本文介绍如何使用Python进行文本分析，包括词汇频率统计、n-gram模型构建及马尔科夫链生成。同时探讨了自然语言处理工具包(NLTK)的应用，并通过实例展示了如何提取文本特征。

摘要生成于 C知道，由 DeepSeek-R1 满血版支持，前往体验 >

8.1 概括数据

源自美国第九任总统威廉 ·亨利 ·哈里森的就职演说http://pythonscraping.com/files/inaugurationSpeech.txt

# -*- coding: utf-8 -*-
from urllib.request import urlopen
from bs4 import BeautifulSoup
import re
import string
import operator

def cleanInput(input):
	input = re.sub('\n+', " ", input)           #把换行符替换成空格
	input = re.sub('\[[0-9]*\]', "", input)     #剔除[数字]
	input = re.sub(' +', " ", input)            #连续的多个空格替换成空格
	input = bytes(input, 'UTF-8')
	input = input.decode('ascii', 'ignore')
	cleanInput = []
	input = input.split(' ')   # 分成单词序列，所有单词按照空格分开
	for item in input:
		item = item.strip(string.punctuation)
		if len(item) > 1 or (item.lower() == 'a' or item.lower() == 'i'):    #删除单词a i
			cleanInput.append(item)
	return cleanInput

def ngrams(input, n):
	input = cleanInput(input)   # 分成单词序列，所有单词按照空格分开
	output = {}
	for i in range(len(input) - n + 1):
		ngramTemp = " ".join(input[i:i+n])
		if ngramTemp not in output:
			output[ngramTemp] = 0
		output[ngramTemp] += 1
	return output

content = str(urlopen("http://pythonscraping.com/files/inaugurationSpeech.txt").read(), 'utf-8')
ngrams = ngrams(content, 2)
sortedNGrams = sorted(ngrams.items(), key = operator.itemgetter(1), reverse=True)
print(sortedNGrams)

过滤一些单词

def isCommon(ngram):
	commonWords = ["the", "be", "and", "of", "a", "in", "to", "have", "it",
	               "i", "that", "for", "you", "he", "with", "on", "do", "say", "this",
	               "they", "is", "an", "at", "but", "we", "his", "from", "that", "not",
	               "by", "she", "or", "as", "what", "go", "their", "can", "who", "get",
	               "if", "would", "her", "all", "my", "make", "about", "know", "will",
	               "as", "up", "one", "time", "has", "been", "there", "year", "so",
	               "think", "when", "which", "them", "some", "me", "people", "take",
	               "out", "into", "just", "see", "him", "your", "come", "could", "now",
	               "than", "like", "other", "how", "then", "its", "our", "two", "more",
	               "these", "want", "way", "look", "first", "also", "new", "because",
	               "day", "more", "use", "no", "man", "find", "here", "thing", "give",
	               "many", "well"]
	for word in ngram:
		if word in commonWords:
			return True;
	return False

8.2 马尔科夫模型

http://twitov.extrafuture.com/，还可以用它们为傻瓜测试系统生成看似真实的垃圾邮件

随机事件的特点是一个离散事件发生之后，另一个离散事件将在前一个事件的条件下以一定的概率发生

需要注意以下几点：

任何一个节点引出的所有可能的总和必须等于100%,。
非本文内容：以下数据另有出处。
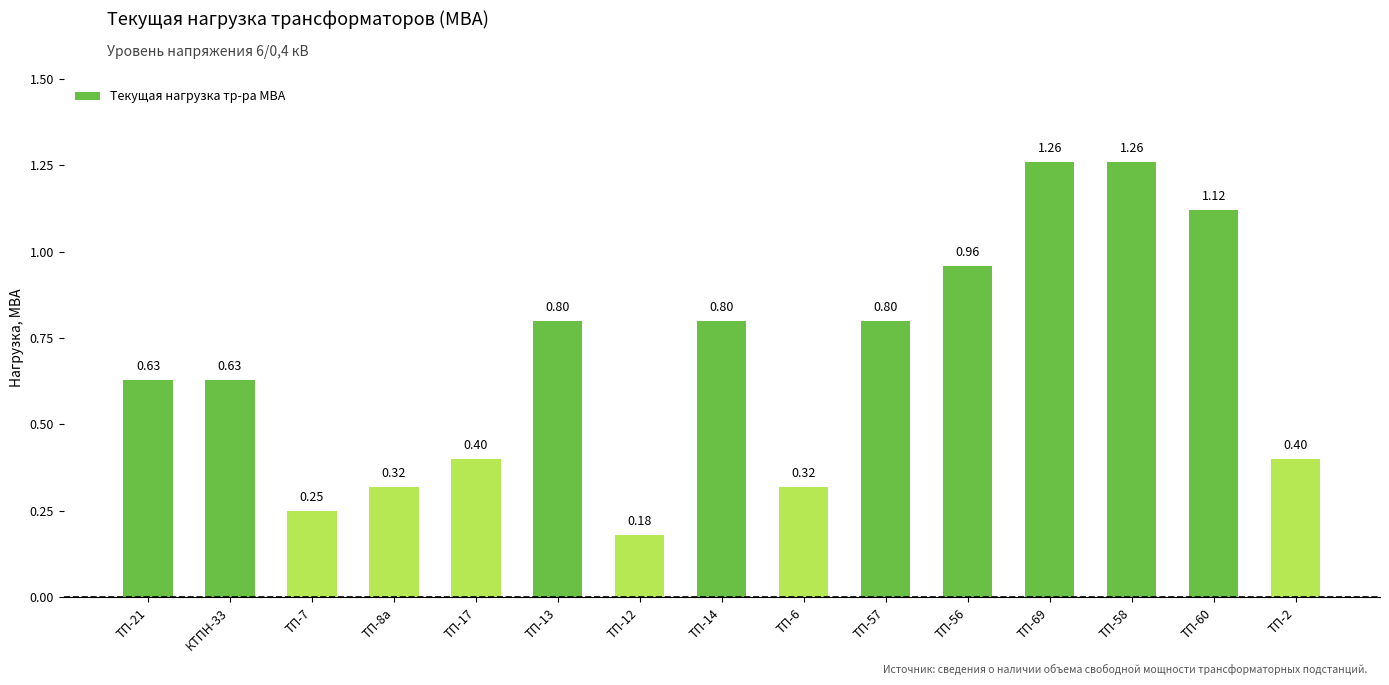

Where is the data nearest to the value 0?

ТП-12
无论是多么复杂的系统，必然会在下一步发生若干事件中的一个事件。
虽然这个天气系统在任一时间都只有三种可能，但是你可以用这个模型生成一个天气状态的无限次转移列表。
只有当前节点的状态会影响后一天的状态。如果你在”晴天“节点上，即使前100天都是晴天或雨天都没关系，明天晴天的概率还是70%
有些节点可能比其他节点较难到达。这个现象的原因用数学来解释非常复杂，但是可以直观地看出，在这个系统中任意时间节点上，第二天是”雨天“的可能性（指向它的箭头概率之和小于”100%“）比”晴天“或”多云“要小很多。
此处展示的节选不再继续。